In the US, the Inflation Reduction Act has significantly altered the incentives landscape. In this new system, buyers are eligible for a tax credit of up to $7,500 for an electric sedan priced under $55,000, or for trucks and SUVs priced under $80,000.
In Europe there has also been a noticeable shift over the course of 2021, with some countries taking steps to decouple the growth in uptake of EVs from the support of incentives.
Affordability of EVs
When it comes to the pricing of EVs, there is an opposing trend between Europe and the US on the one hand, and China on the other. Where prices in Europe and the US have continued to rise since 2015, prices in China have steadily declined.
SUVs vs city cars
The last couple of years have seen a substantial growth in SUVs among consumers in Europe, US and China. In 2021, these vehicles accounted for no less than 37% of the global EV sales. The fact that OEMs are actively targeting the segment in their electrification efforts has had a significant impact on pricing.
China’s global ambitions
Producing affordable, entry-level cars has been a driving factor behind China’s success in enabling widespread EV adoption. EVs still have a high cost of development. Realizing this, China’s OEMs prioritized high production volume to ensure profitability. Moreover, many established car manufacturers, like SGMW, BAIC, Changan, GAC, BYD, and Chery, alongside many start-ups, have introduced cars in the smaller segments. As a result, prices have fallen.

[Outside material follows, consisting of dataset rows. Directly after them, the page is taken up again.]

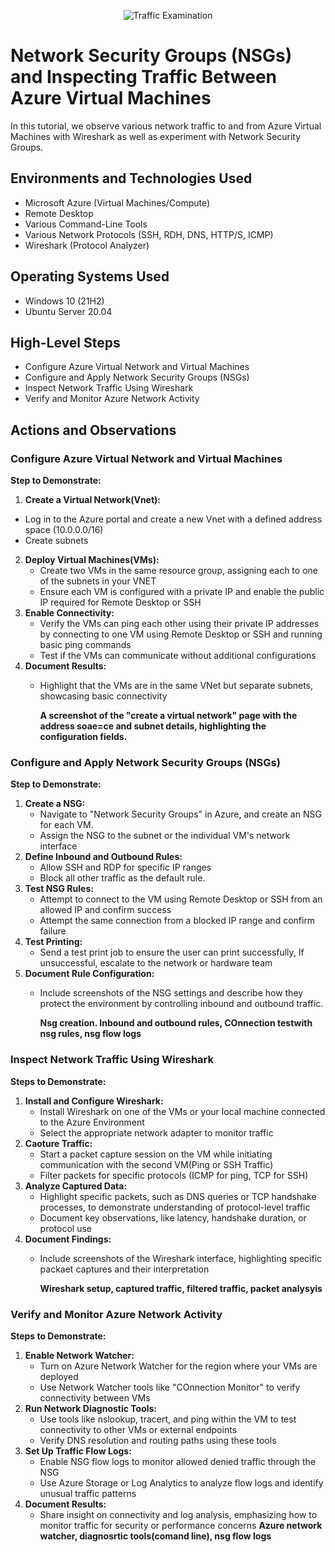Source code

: <p align="center">
<img src="https://i.imgur.com/Ua7udoS.png" alt="Traffic Examination"/>
</p>

<h1>Network Security Groups (NSGs) and Inspecting Traffic Between Azure Virtual Machines</h1>
In this tutorial, we observe various network traffic to and from Azure Virtual Machines with Wireshark as well as experiment with Network Security Groups. <br />

<h2>Environments and Technologies Used</h2>

- Microsoft Azure (Virtual Machines/Compute)
- Remote Desktop
- Various Command-Line Tools
- Various Network Protocols (SSH, RDH, DNS, HTTP/S, ICMP)
- Wireshark (Protocol Analyzer)

<h2>Operating Systems Used </h2>

- Windows 10 (21H2)
- Ubuntu Server 20.04

<h2>High-Level Steps</h2>

- Configure Azure Virtual Network and Virtual Machines
- Configure and Apply Network Security Groups (NSGs)
- Inspect Network Traffic Using Wireshark
- Verify and Monitor Azure Network Activity

<h2>Actions and Observations</h2>

<h3>Configure Azure Virtual Network and Virtual Machines</h3>


__Step to Demonstrate:__ 
1. __Create a Virtual Network(Vnet):__
  - Log in to the Azure portal and create a new Vnet with a defined address space (10.0.0.0/16)
  - Create subnets 
2. __Deploy Virtual Machines(VMs):__
   - Create two VMs in the same resource group, assigning each to one of the subnets in your VNET
   - Ensure each VM is configured with a private IP and enable the public IP required for Remote Desktop or SSH
3. __Enable Connectivity:__
   - Verify the VMs can ping each other using their private IP addresses by connecting to one VM using Remote Desktop or SSH and running basic ping commands
   - Test if the VMs can communicate without additional configurations
4. __Document Results:__
   - Highlight that the VMs are in the same VNet but separate subnets, showcasing basic connectivity

     **A screenshot of the "create a virtual network" page with the address soae=ce and subnet details, highlighting the configuration fields.**



<h3>Configure and Apply Network Security Groups (NSGs)</h3>

__Step to Demonstrate:__ 
   1. __Create a NSG:__
      - Navigate to "Network Security Groups" in Azure, and create an NSG for each VM.
      - Assign the NSG to the subnet or the individual VM's network interface
   2. __Define Inbound and Outbound Rules:__
      - Allow SSH and RDP for specific IP ranges
      - Block all other traffic as the default rule.
   3. __Test NSG Rules:__
      - Attempt to connect to the VM using Remote Desktop or SSH from an allowed IP and confirm success
      - Attempt the same connection from a blocked IP range and confirm failure
   4. __Test Printing:__
      - Send a test print job to ensure the user can print successfully, If unsuccessful, escalate to the network or hardware team
  5. __Document Rule Configuration:__
     - Include screenshots of the NSG settings and describe how they protect the environment by controlling inbound and outbound traffic.
    
       **Nsg creation. Inbound and outbound rules, COnnection testwith nsg rules, nsg flow logs**




<h3>Inspect Network Traffic Using Wireshark</h3>

__Steps to Demonstrate:__
1. __Install and Configure Wireshark:__
   - Install Wireshark on one of the VMs or your local machine connected to the Azure Environment
   - Select the appropriate network adapter to monitor traffic
2. __Caoture Traffic:__
   - Start a packet capture session on the VM while initiating communication with the second VM(Ping or SSH Traffic)
   - Filter packets for specific protocols (ICMP for ping, TCP for SSH)
3. __Analyze Captured Data:__
   - Highlight specific packets, such as DNS queries or TCP handshake processes, to demonstrate understanding of protocol-level traffic
   - Document key observations, like latency, handshake duration, or protocol use
4. __Document Findings:__
   - Include screenshots of the Wireshark interface, highlighting specific packaet captures and their interpretation
  
     **Wireshark setup, captured traffic, filtered traffic, packet analysyis**
   



<h3>Verify and Monitor Azure Network Activity</h3>

__Steps to Demonstrate:__
1. __Enable Network Watcher:__
   - Turn on Azure Network Watcher for the region where your VMs are deployed
   - Use Network Watcher tools like "COnnection Monitor" to verify connectivity between VMs
2. __Run Network Diagnostic Tools:__
   - Use tools like nslookup, tracert, and ping within the VM to test connectivity to other VMs or external endpoints
   - Verify DNS resolution and routing paths using these tools
3. __Set Up Traffic Flow Logs:__
   - Enable NSG flow logs to monitor allowed denied traffic through the NSG
   - Use Azure Storage or Log Analytics to analyze flow logs and identify unusual traffic patterns
4. __Document Results:__
   - Share insight on connectivity and log analysis, emphasizing how to monitor traffic for security or performance concerns
   **Azure network watcher, diagnosrtic tools(comand line), nsg flow logs**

Driving range has often come up as one of the main reasons for many consumers to hold off on transitioning from an ICE to an EV. Even though there is still some discrepancy between real-world range and the official figures published by manufacturers, there has undoubtedly been significant progress in recent years.
China, Europe and the US currently dominate the global EV market. This might change, however, as greener, sustainable transport becomes more attractive to consumers and fleets across the globe, more countries begin to ramp up production efforts and sales of EVs in their markets grow.
The future of the industry
Since the internal combustion engine went into mass production in the early 1900s, the global automotive industry has not experienced a more intense period of transformation and innovation. Moving away from traditionally powered engines toward zero-emissions transport has created new opportunities for both established OEMs and emerging players. Moreover, it has brought with it the development of an entirely new ecosystem, requiring a whole range of new services, solutions, and technologies in the near future.